▸ **WHAT YOU ARE ASKED TO DO**: Using the entries that follow, write out the line containing "vice possible.", the line containing "behilflich sind.", and every line between them, exactly and nothing else.
RECORDS FOR THIS TASK: Begin
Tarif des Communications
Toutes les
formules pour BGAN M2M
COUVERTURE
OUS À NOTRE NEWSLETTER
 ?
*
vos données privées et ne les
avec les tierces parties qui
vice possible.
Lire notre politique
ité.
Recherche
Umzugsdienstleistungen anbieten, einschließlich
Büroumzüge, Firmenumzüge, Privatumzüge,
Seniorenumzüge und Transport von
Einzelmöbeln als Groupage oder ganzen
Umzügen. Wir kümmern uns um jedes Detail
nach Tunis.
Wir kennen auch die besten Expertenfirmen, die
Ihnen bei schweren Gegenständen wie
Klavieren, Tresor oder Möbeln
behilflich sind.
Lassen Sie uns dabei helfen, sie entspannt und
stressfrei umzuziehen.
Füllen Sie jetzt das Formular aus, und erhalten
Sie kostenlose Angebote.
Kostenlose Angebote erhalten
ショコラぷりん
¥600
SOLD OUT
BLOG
RECORDS FOR THIS TASK: End
▸ **EXERCISE SOLUTION**:
vice possible.
Lire notre politique
ité.
Recherche
Umzugsdienstleistungen anbieten, einschließlich
Büroumzüge, Firmenumzüge, Privatumzüge,
Seniorenumzüge und Transport von
Einzelmöbeln als Groupage oder ganzen
Umzügen. Wir kümmern uns um jedes Detail
nach Tunis.
Wir kennen auch die besten Expertenfirmen, die
Ihnen bei schweren Gegenständen wie
Klavieren, Tresor oder Möbeln
behilflich sind.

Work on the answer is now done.